Licensed under CC BY-SA 3.0 via Wikimedia Commons - https://commons.wikimedia.org/wiki/File:Callosciurus_finlaysonii_-_Finlaysons_squirrel_(variable_squirrel).jpg#/media/File:Callosciurus_finlaysonii_-_Finlaysons_squirrel_(variable_squirrel).jpg

“Callosciurus finlaysonii – Finlayson’s squirrel (variable squirrel)” by Rushenb – Own work.

Holy crap, I just looked up and realized it’s September! Where did the time go? I had the best intentions, I was going to post something new once a week, or maybe every other week, but here I am over six weeks later.

And what do I have to show for myself in that time? Let’s see, I finished the final draft of A Vortex of Crimson and submitted the manuscript to my publisher, completed the final edits on Heights of Green, and started writing again on my current work: Five Moons Rising. I completed a proposal for that and submitted it to my publisher. If they’re interested, I’ll be working on delivering it to them in April of 2016.

Then there’s my regular full-time job. I love what I do, but it is 40 hours a week I can’t spend on writing.

Finally, family life has been a big commitment I hadn’t counted on. My personal life has been in flux for the past year-and-a-half, but this past spring I moved in with my girlfriend. It’s been great and wonderful and I’m incredibly happy. I’m also learning what it’s like to live with kids. That’s definitely a new experience for me. They’re great, and I really enjoy interacting with them and finding out what makes their squirrely little brains tick. I’m surprised more often than not by what they’re thinking. It’s been a while since I was their age and I only have the vaguest recollection of what it was like to be an almost-teen.

Schedules and deadlines have always been important to me, but kids throw a heaping double-handful of chaos into the mix, or so it seems to me. I have a much greater appreciation for what my parents had to deal with between my three brothers and me.

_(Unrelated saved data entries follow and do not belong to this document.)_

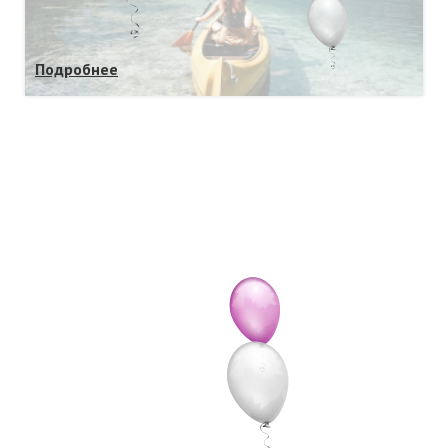
Подробнее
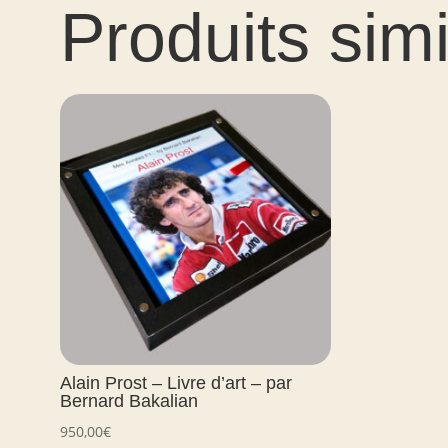
Produits simi
Alain Prost – Livre d’art – par
Bernard Bakalian
950,00
€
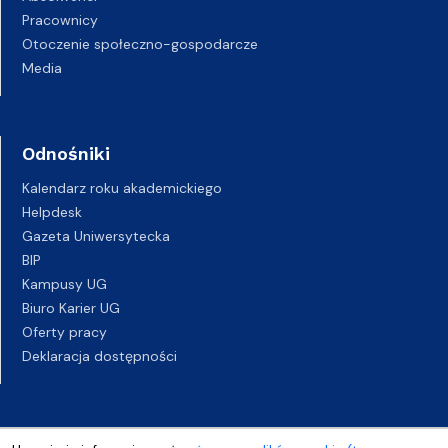
Pracownicy
Otoczenie społeczno-gospodarcze
Media
Odnośniki
Kalendarz roku akademickiego
Helpdesk
Gazeta Uniwersytecka
BIP
Kampusy UG
Biuro Karier UG
Oferty pracy
Deklaracja dostępności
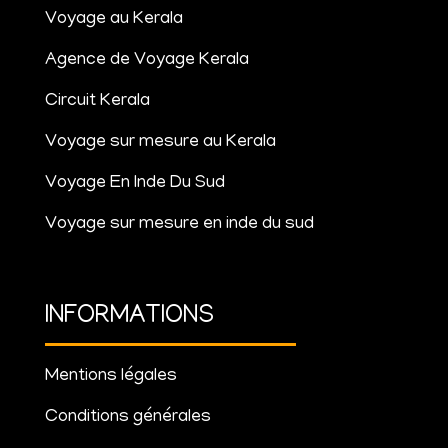
Voyage au Kerala
Agence de Voyage Kerala
Circuit Kerala
Voyage sur mesure au Kerala
Voyage En Inde Du Sud
Voyage sur mesure en inde du sud
INFORMATIONS
Mentions légales
Conditions générales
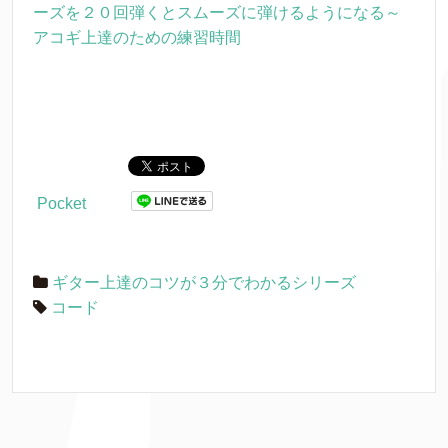
ーズを２０回弾くとスムーズに弾けるようになる～
アコギ上達のための練習時間
Pocket
ギター上達のコツが３分でわかるシリーズ
コード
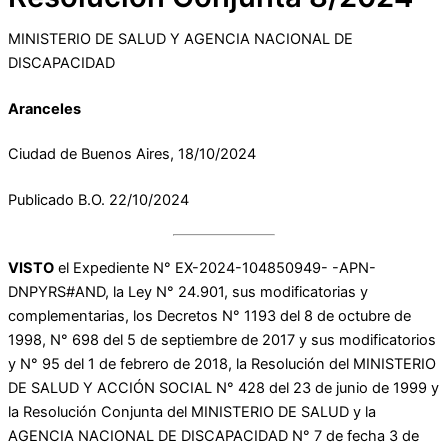
MINISTERIO DE SALUD Y AGENCIA NACIONAL DE
DISCAPACIDAD
Aranceles
Ciudad de Buenos Aires, 18/10/2024
Publicado B.O. 22/10/2024
VISTO
el Expediente N° EX-2024-104850949- -APN-
DNPYRS#AND, la Ley N° 24.901, sus modificatorias y
complementarias, los Decretos N° 1193 del 8 de octubre de
1998, N° 698 del 5 de septiembre de 2017 y sus modificatorios
y N° 95 del 1 de febrero de 2018, la Resolución del MINISTERIO
DE SALUD Y ACCIÓN SOCIAL N° 428 del 23 de junio de 1999 y
la Resolución Conjunta del MINISTERIO DE SALUD y la
AGENCIA NACIONAL DE DISCAPACIDAD N° 7 de fecha 3 de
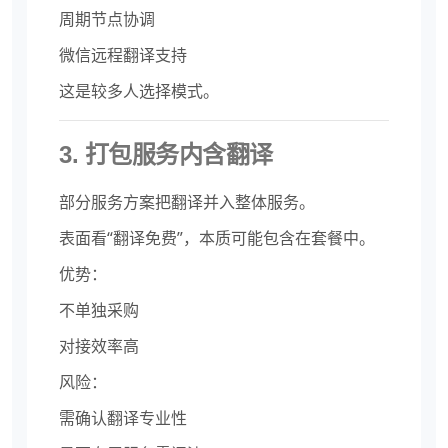
周期节点协调
微信远程翻译支持
这是较多人选择模式。
3. 打包服务内含翻译
部分服务方案把翻译并入整体服务。
表面看“翻译免费”，本质可能包含在套餐中。
优势：
不单独采购
对接效率高
风险：
需确认翻译专业性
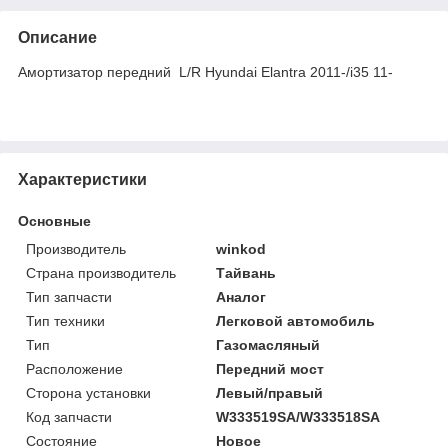
Описание
Амортизатор передний L/R Hyundai Elantra 2011-/i35 11-
Характеристики
Основные
Производитель
winkod
Страна производитель
Тайвань
Тип запчасти
Аналог
Тип техники
Легковой автомобиль
Тип
Газомасляный
Расположение
Передний мост
Сторона установки
Левый/правый
Код запчасти
W333519SA/W333518SA
Состояние
Новое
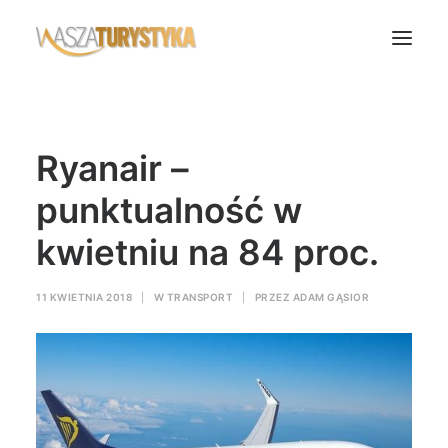
Księga wspomnień
Ryanair –
Biura podróży
Transport
punktualność w
Noclegi
kwietniu na 84 proc.
Polska
Świat
11 KWIETNIA 2018
|
W
TRANSPORT
|
PRZEZ
ADAM GĄSIOR
Podcasty
Rok Kobiet
Wasze Podróże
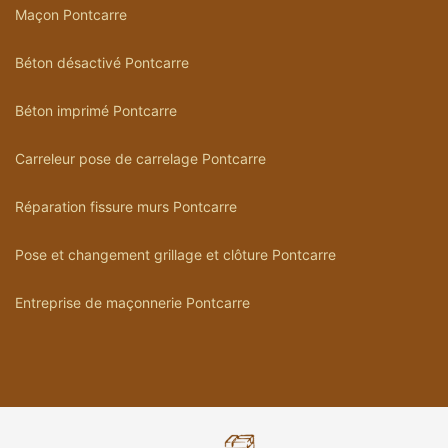
Maçon Pontcarre
Béton désactivé Pontcarre
Béton imprimé Pontcarre
Carreleur pose de carrelage Pontcarre
Réparation fissure murs Pontcarre
Pose et changement grillage et clôture Pontcarre
Entreprise de maçonnerie Pontcarre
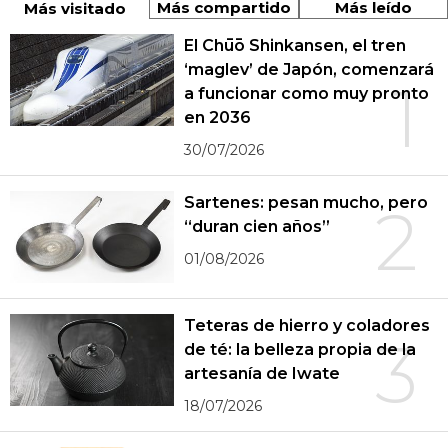
Más compartido
Más leído
Más visitado
El Chūō Shinkansen, el tren
‘maglev’ de Japón, comenzará
1
a funcionar como muy pronto
en 2036
30/07/2026
Sartenes: pesan mucho, pero
2
“duran cien años”
01/08/2026
Teteras de hierro y coladores
3
de té: la belleza propia de la
artesanía de Iwate
18/07/2026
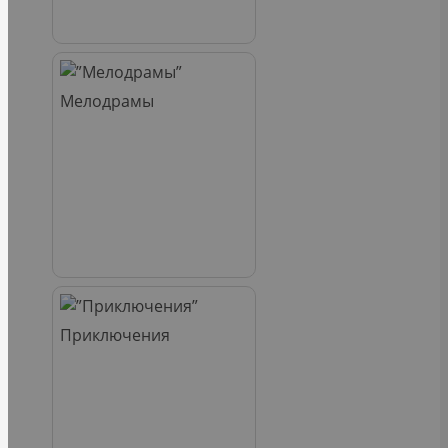
Мелодрамы
Приключения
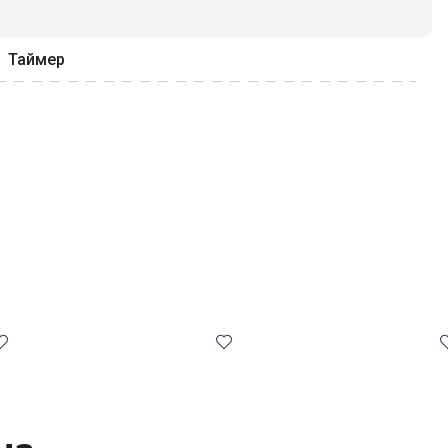
Таймер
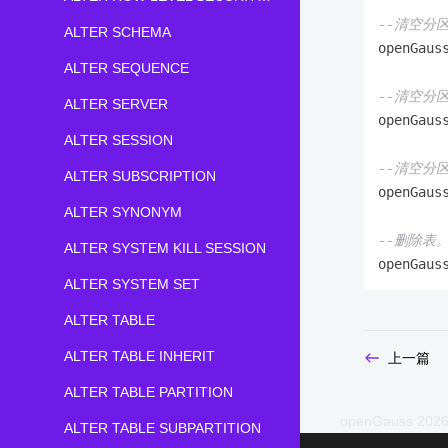
--清空分区p
ALTER SCHEMA
openGaus
ALTER SEQUENCE
--清空分区
ALTER SERVER
openGaus
ALTER SESSION
--清空分
ALTER SUBSCRIPTION
openGaus
ALTER SYNONYM
--删除表
ALTER SYSTEM KILL SESSION
openGaus
ALTER SYSTEM SET
ALTER TABLE
ALTER TABLE INHERIT
上一篇
ALTER TABLE PARTITION
openGauss 2026
ALTER TABLE SUBPARTITION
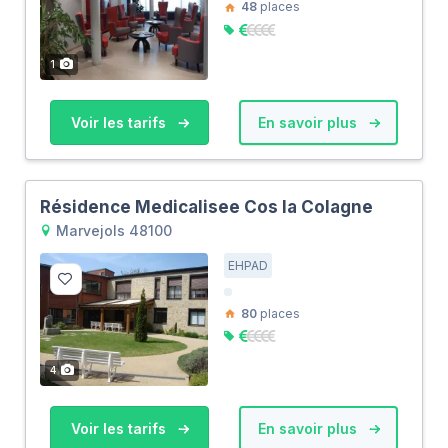
48
places
1
Voir les tarifs
En savoir plus
Résidence Medicalisee Cos la Colagne
Marvejols 48100
EHPAD
80
places
4
Voir les tarifs
En savoir plus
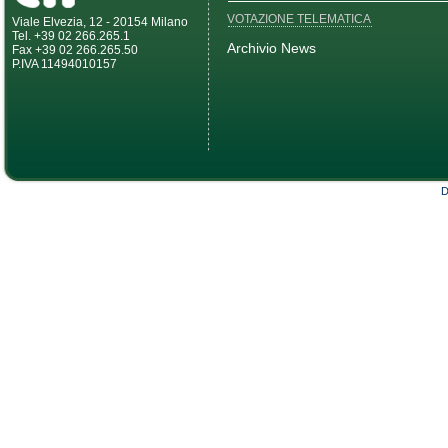
VOTAZIONE TELEMATICA
Viale Elvezia, 12 - 20154 Milano
Tel. +39 02 266.265.1
Archivio News
Fax +39 02 266.265.50
P.IVA 11494010157
D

In all that chaos, carving out some time for writing has become a much bigger challenge than it was when I was dealing with the slow disintegration of my previous relationship. I think there’s something to the idea that creation happens best through unhappiness. While I don’t agree that great works can only be created when one is unhappy, there’s a certain something to be said for being able to seek refuge from your life in your art. Now that I no longer feel the need to hide from my life, I’ve had a harder time motivating myself to set time aside to attend to my writing.

That’s not to say that I don’t feel the urge to write, I do. I have notes scribbled all over the place, just waiting for that magic moment when I’ll have the time, the inclination, and access to my computer. Sadly, those magic moments don’t come along very often (read: at all).

What it comes down to is that I got out of the habit of writing every day. The habit may have been formed as a response to my own unhappiness, but it was habit nonetheless. It’s up to me to reforge the habit under happier circumstances and to see the kinds of stories that result from a better place.

I’ve taken the first step and I’ve written every day (with a small break to explore caves in Iowa with the family). I’m making progress, though the words still aren’t flowing the way they were when I wrote for 512 straight days to get the On Deception’s Edge trilogy out of my head.

It gets easier every day, and I’m excited to see how Five Moons comes out.